Q1.2 — Outlier fences
Lower fence = Q1 − 1.5 × IQR. Upper fence = Q3 + 1.5 × IQR.
Q1.3 — Box plot anatomy
Line inside the box = median. Length of the box = IQR (Q3 − Q1, i.e. the middle 50% of the data).
Q3 — Faded example
Min = 12, Max = 45. Median (6th value) = 20. Lower 5: 12, 14, 15, 16, 18 → Q1 = 15. Upper 5: 21, 22, 25, 28, 45 → Q3 = 25. IQR = 25 − 15 = 10. 1.5 × IQR = 15. Lower fence = 15 − 15 = 0. Upper fence = 25 + 15 = 40. The value 45 > 40 → 45 is an outlier.
Q4.1 – Q4.4 — Foundation
4.1: lower fence = 22 − 1.5(8) = 22 − 12 = 10. 4.2: upper fence = 40 + 1.5(6) = 40 + 9 = 49. 4.3: IQR = 28 − 12 = 16. 4.4: box width = Q3 − Q1 = 60 − 42 = 18.
Q4.5 — Five-number summary (n = 9)
Min = 5; Max = 25. Median = 5th value = 15. Lower 4: 5, 7, 9, 12 → Q1 = (7+9)/2 = 8. Upper 4: 17, 20, 22, 25 → Q3 = (20+22)/2 = 21. Summary: 5, 8, 15, 21, 25.
Q4.6 — Is 50 an outlier?
Upper fence = 27 + 1.5(12) = 27 + 18 = 45. 50 > 45 → Yes, 50 is an outlier.
Q4.7 — Box plot
Box from 18 to 30 with median line at 24; left whisker from 10 to 18; right whisker from 30 to the largest non-outlier value (around 35 if we assume 50 is the only outlier); plot a single dot at 50 with no whisker. Scale 0-50 with x-axis labelled.
Q4.8 — n = 10
Median = (8 + 10)/2 = 9. Lower 5: 2, 3, 5, 7, 8 → Q1 = 5. Upper 5: 10, 12, 14, 16, 20 → Q3 = 14. IQR = 14 − 5 = 9. (Summary: 2, 5, 9, 14, 20.)
Q4.9 — Is 40 an outlier?
Upper fence = 25 + 1.5(13) = 25 + 19.5 = 44.5. Since 40 ≤ 44.5, 40 is NOT an outlier.
Q4.10 — Box plot shape
A long right whisker and a short left whisker, with median close to Q1 → right-skewed (positive skew). The upper 50% of the data is more spread out than the lower 50%.

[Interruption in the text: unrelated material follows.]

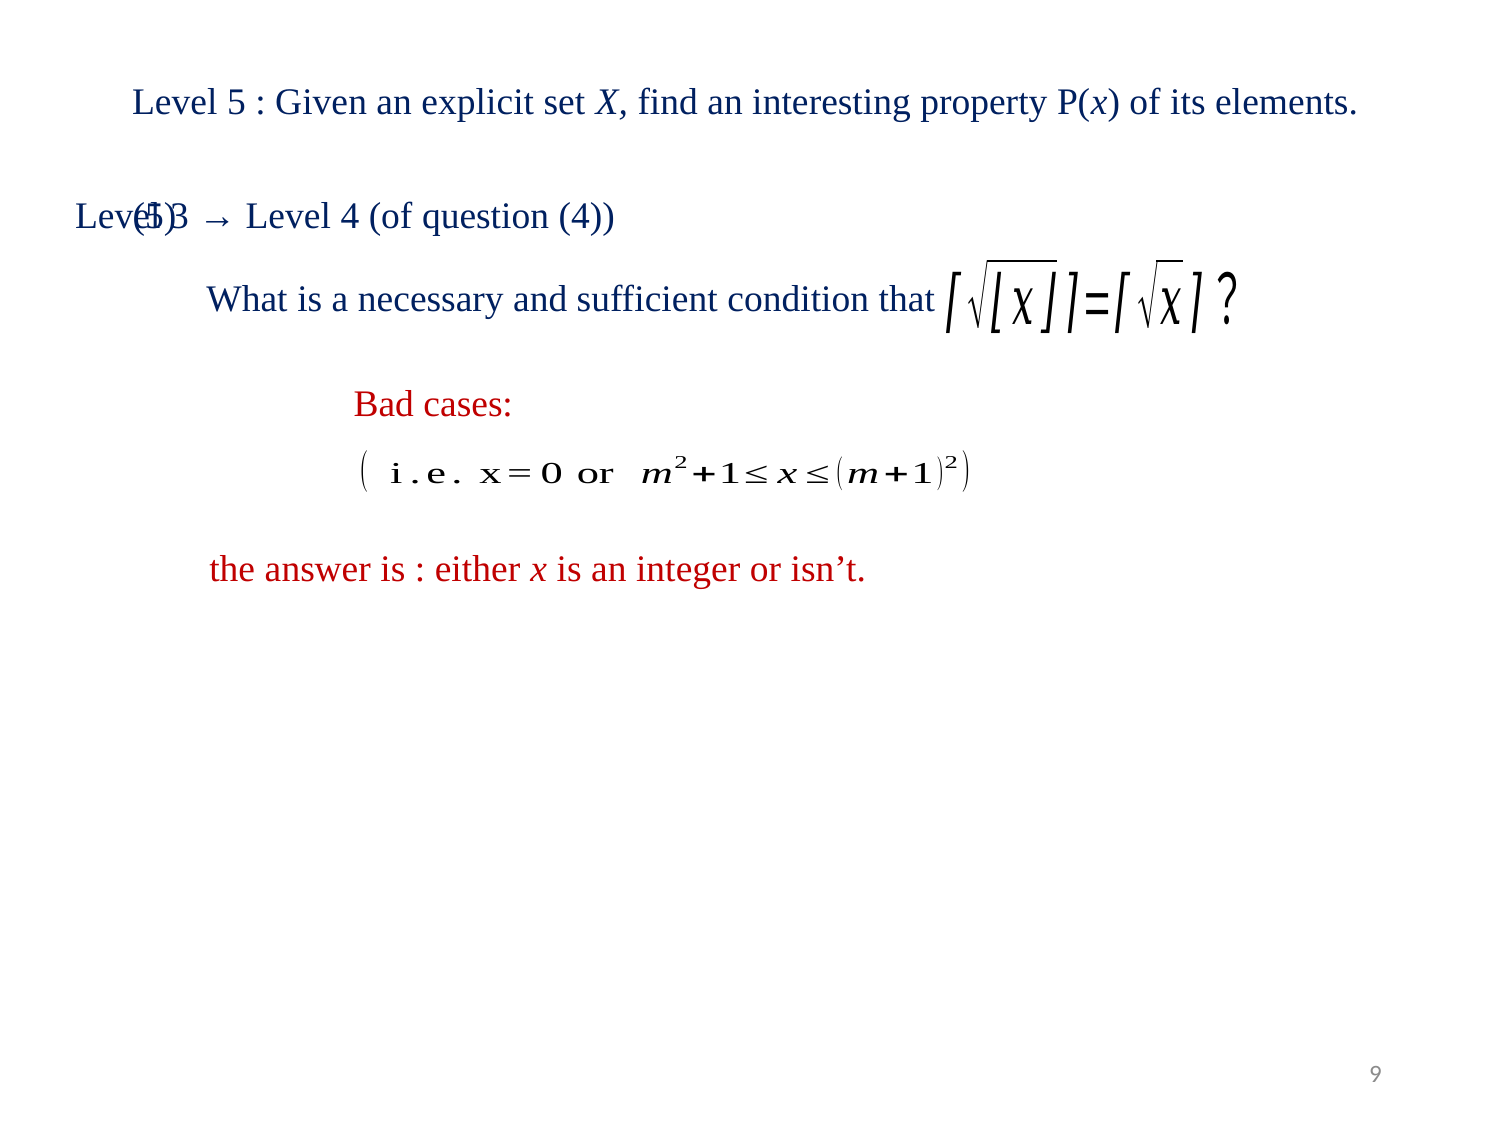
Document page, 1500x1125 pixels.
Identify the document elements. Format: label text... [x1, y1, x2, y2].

Q4.11 — Compare two classes
(a) Same median = 70. (b) Class A IQR = 80 − 60 = 20. Class B IQR = 85 − 55 = 30. Class B has larger IQR. (c) Range A = 90 − 50 = 40; Range B = 95 − 40 = 55 → different. Class A performed more consistently — smaller IQR and smaller range mean its students' scores cluster more tightly.
Q4.12 — Outlier check with skewed data
(a) Min = 4; Max = 60. Median (n = 10) = (5th + 6th)/2 = (8 + 9)/2 = 8.5. Lower 5: 4, 5, 6, 7, 8 → Q1 = 6. Upper 5: 10, 11, 12, 60 wait — Upper 5: 10, 11, 12, 60 has only 4 — recount: after removing the lower 5 we have 9, 10, 11, 12, 60 → Q3 = 11. Summary: 4, 6, 8.5, 11, 60.
(b) IQR = 11 − 6 = 5. Upper fence = 11 + 1.5(5) = 18.5. 60 > 18.5 → 60 is an outlier.
(c) The median (8.5) better represents this data set than the mean, because the single 60 outlier pulls the mean far away from where most values actually lie.